Uit de positieve effecten blijkt dat mensen die in armoede leven het ontvangen geld niet verkwanselen aan bijvoorbeeld alcoholconsumptie, maar dat ze het juist heel goed weten te besteden om de eigen levensomstandigheden te verbeteren.
Dat de onvoorwaardelijke cash transfers in armere gebieden leiden tot een toename van het aantal gewerkte uren, geeft aan dat de positieve effecten van geld geven op de arbeidsparticipatie sterker zijn dan de negatieve effecten. De UCT’s geven de mensen een betere uitgangspositie door verbetering van voeding, huisvestiging, gezondheid, onderwijs en fysieke en psychische gezondheid. Ook kunnen de mensen het geld dat ze ontvangen investeren in het zoeken van (beter) werk, in zelfvoorzienende activiteiten, of een eigen bedrijfje. Zo kan de vicieuze cirkel van het dagelijkse gevecht voor overleving, waarin armoede mensen vaak gevangen houdt, worden doorbroken.
Samenvattend: welke (voorlopige) conclusies kunnen we trekken uit basisinkomenexperimenten?

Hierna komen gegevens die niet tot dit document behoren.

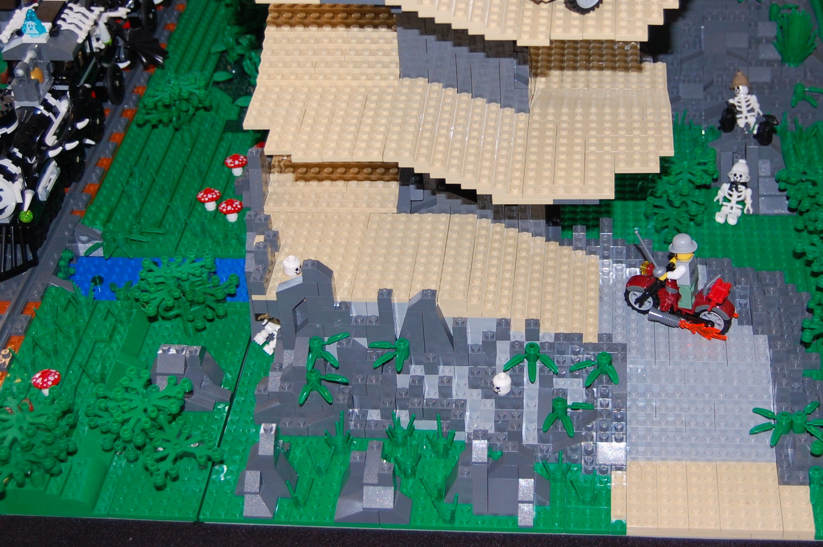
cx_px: 466
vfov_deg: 19.4
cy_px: 140
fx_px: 1593
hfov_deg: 28.9
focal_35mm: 70
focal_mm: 31
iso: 400
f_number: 4.5
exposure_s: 1/60
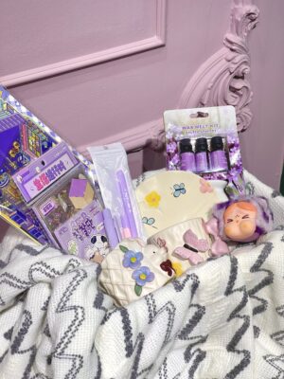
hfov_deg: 22.9
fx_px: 700
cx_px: 142
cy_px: 190
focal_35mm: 64
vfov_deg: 30.3
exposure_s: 1/100
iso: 32
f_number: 2.2
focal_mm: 7.5
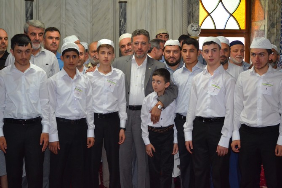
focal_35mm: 60
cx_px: 141
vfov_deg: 22.6
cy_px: 94
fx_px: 470
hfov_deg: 33.4
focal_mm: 40
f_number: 5.3
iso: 2000
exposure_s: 1/60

Er zijn al veel ervaringen met (aspecten van) het basisinkomen. Daarbij moet wel worden aangetekend dat het in geen van deze gevallen gaat om een permanent en volwaardig basisinkomen, dat hoog genoeg is om in alle noodzakelijke levensbehoeften te voorzien. Er zijn zeer grote verschillen in de opzet van de experimenten, waardoor te stellige conclusies wetenschappelijk niet verantwoord zijn. Daarvoor zijn meer en vooral ook grotere en langer durende experimenten nodig. Sowieso is het de vraag of het mogelijk is om op basis van experimenten die in omvang of duur beperkt zijn te kunnen zeggen wat de gevolgen zijn bij invoering van een volledig en permanent basisinkomen. Toch geven de voorbeelden en experimenten die er al waren en die nu nog gaande zijn wel een beeld en aanwijzingen over wat we kunnen verwachten.

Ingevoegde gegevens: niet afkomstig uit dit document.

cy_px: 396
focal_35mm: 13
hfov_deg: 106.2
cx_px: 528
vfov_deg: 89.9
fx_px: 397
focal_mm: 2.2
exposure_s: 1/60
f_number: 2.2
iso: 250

Het meest besproken discussiepunt bij een basisinkomen is het effect op de arbeidsmotivatie en -participatie. Ook al is dit niet het belangrijkste doel van een basisinkomen, het zou wel bepalend kunnen zijn voor de betaalbaarheid. Al met al wijzen de ervaringen tot op heden erop dat er in rijke landen geen of maar een klein effect op de arbeidsparticipatie is, en als er een effect is dan kan dat afhankelijk van de omstandigheden en de opzet van het experiment zowel positief als negatief zijn. In armere landen daarentegen leidt een basisinkomen of UCT tot een duidelijke toename van het aantal gewerkte uren.
In alle landen, rijk of arm, leidt een (gedeeltelijk) basisinkomen tot vermindering van armoede en ongelijkheid en tot een positief effect op de psychische gezondheid. In armere gebieden zijn verder onder meer ook sterke verbeteringen te zien van voeding, fysieke gezondheid, huisvesting, onderwijsparticipatie en empowerment van vrouwen.
Al met al is er meer dan genoeg reden om het basisinkomen en andere onvoorwaardelijke cash transfers vaker in te zetten in projecten en beleid en om verder onderzoek te doen om te beoordelen of het inderdaad een betere, effectievere manier is om armoede wereldwijd te verminderen dan andere methoden van ontwikkelingssamenwerking en armoedebestrijding.